Ground state is Gaussian: psi_0(x) ~ exp(-x^T Omega x / 2), Omega =
sqrt(K). Metric (quantum geometric tensor, real part), exact for
Gaussian states:
  G_ef = (1/8) Tr[ Omega^-1 (d_e Omega) Omega^-1 (d_f Omega) ]
with d_e Omega the Frechet derivative of sqrt(K) (Daleckii-Krein divided
differences of sqrt on the eigenbasis — same machinery as n45, applied
to the state instead of the energy). Cost functional: C(dk) =
(1/2) dk^T G dk (a metric has no linear term: dk=0 is its minimum).

## Pipeline and validity gates
- S0 (metric check): G must match central finite differences of the
  EXACT Gaussian overlap |<psi(0)|psi(dk)>| = det(O1)^{1/4} det(O2)^{1/4}
  / det((O1+O2)/2)^{1/2} via -d^2 ln|<.|.>| /d eps^2: rel. error < 1e-5
  on full columns, normalized by max|G| (the n45 lesson: validate
  against the right reference at the right noise floor).
- S1 (structure, characterization): locality of G — diagonal, nn, decay;
  comparison to the declared elastic (alpha=beta=1) and to n45's chi.
- S2 (kernel): eigen-spectrum of G restricted to the feasible direction
  (staggered mode s): s^T G s reported. G is PSD; the one loophole is
  s^T G s = 0 (metric blind to the Gauss sector). If s^T G s < 1e-10 x
  max|G|: the information metric cannot price the drainage either —
  reported as its own result, distinct from repulsion.
- Zero-mode note: Omega has eigenvalue mu = 1e-3 on the uniform mode;
  Omega^-1 is finite. The uniform mode does not couple to edge
  perturbations (verified in S0, not assumed).

## Pre-registered measurement (1D, decisive for SIGN)
Opposite-parity pairs at d = 11,21,31,41,51,61,71,81 (n45's set).
Drainage: minimize C(dk) under the sum rule — on the ring the feasible
set is dk_p + t s, so t* = -(s^T G dk_p)/(s^T G s), closed form.
V(d) = C(dk*(d)); reference g(d) = d(N-d)/(2N).
- PRIMARY — SIGN: slope b of V ~ a + b g(d).
  b > 0: attraction. b < 0: HEADSTONE 20 (death clause, no amnesty).
- SECONDARY — FORM: fracRMS of the Green fit, reported (1D cannot
  discriminate form; MDE as in n45: best screened competitor 0.69%).
- Consistency: V(d) must scale as F^2 (ratio 4.00 +- 0.05 between
  F=0.3 and F=0.15) — the metric is exactly quadratic, so any deviation
  flags an implementation error, not physics.

## Conditional 2D stage (runs ONLY if 1D gives b > 0)
L=24 torus, the n45 vec set, cost (1/2) dk^T G dk with G via
Hessian-vector products or dense (2L^2=1152 edges: dense G is 1152^2 —
feasible directly).
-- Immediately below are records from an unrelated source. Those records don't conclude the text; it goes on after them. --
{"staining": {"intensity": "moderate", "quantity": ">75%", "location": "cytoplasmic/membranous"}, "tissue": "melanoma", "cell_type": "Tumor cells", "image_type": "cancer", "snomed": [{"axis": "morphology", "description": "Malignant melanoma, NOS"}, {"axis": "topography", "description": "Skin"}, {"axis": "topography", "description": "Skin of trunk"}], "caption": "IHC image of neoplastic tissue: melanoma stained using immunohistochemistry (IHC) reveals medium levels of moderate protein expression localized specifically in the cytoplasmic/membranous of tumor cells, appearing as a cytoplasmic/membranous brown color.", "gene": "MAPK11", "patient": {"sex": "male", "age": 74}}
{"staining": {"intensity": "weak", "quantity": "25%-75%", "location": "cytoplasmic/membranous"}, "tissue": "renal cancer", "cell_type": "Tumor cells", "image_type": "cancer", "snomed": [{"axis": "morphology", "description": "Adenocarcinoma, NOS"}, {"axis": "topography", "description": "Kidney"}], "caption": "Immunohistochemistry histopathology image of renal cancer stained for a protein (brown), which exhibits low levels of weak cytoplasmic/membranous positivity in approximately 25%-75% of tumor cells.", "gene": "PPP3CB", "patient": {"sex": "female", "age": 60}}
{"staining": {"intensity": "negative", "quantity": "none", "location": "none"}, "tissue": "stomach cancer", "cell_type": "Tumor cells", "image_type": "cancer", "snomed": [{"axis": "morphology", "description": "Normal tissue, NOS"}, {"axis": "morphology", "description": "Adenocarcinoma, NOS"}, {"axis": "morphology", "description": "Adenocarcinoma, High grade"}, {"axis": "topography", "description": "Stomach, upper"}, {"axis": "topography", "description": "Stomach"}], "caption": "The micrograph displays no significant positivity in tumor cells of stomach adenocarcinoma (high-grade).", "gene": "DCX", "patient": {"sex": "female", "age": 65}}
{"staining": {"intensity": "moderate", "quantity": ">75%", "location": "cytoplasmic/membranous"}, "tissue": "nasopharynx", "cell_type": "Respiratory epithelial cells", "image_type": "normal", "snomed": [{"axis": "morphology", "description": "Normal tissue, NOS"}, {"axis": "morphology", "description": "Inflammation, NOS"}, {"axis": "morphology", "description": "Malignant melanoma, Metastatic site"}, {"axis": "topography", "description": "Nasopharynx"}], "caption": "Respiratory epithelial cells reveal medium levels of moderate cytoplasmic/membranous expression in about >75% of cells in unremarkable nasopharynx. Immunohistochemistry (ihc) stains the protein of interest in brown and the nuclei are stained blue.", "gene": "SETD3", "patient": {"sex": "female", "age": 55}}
Gates: FORM fracRMS < 0.5% vs exact torus Green
(MDE: best screened 1.58%, linear-d 12.6%); SIGN b > 0. Failure of
either after a 1D pass: death — no dimensional amnesty.

## Declared limitations (before the run)
- The metric prices the leading-order state displacement; higher-order
  corrections are not probed (the cost functional is exactly quadratic
  by definition here, unlike n45's Egs).
- One N, one L, one mu; the toy answers the toy's question: does the
  vacuum's information geometry make like consumers attract?
- G is a REAL metric here (real symmetric K, real ground state): the
  Berry-curvature part of the geometric tensor vanishes identically.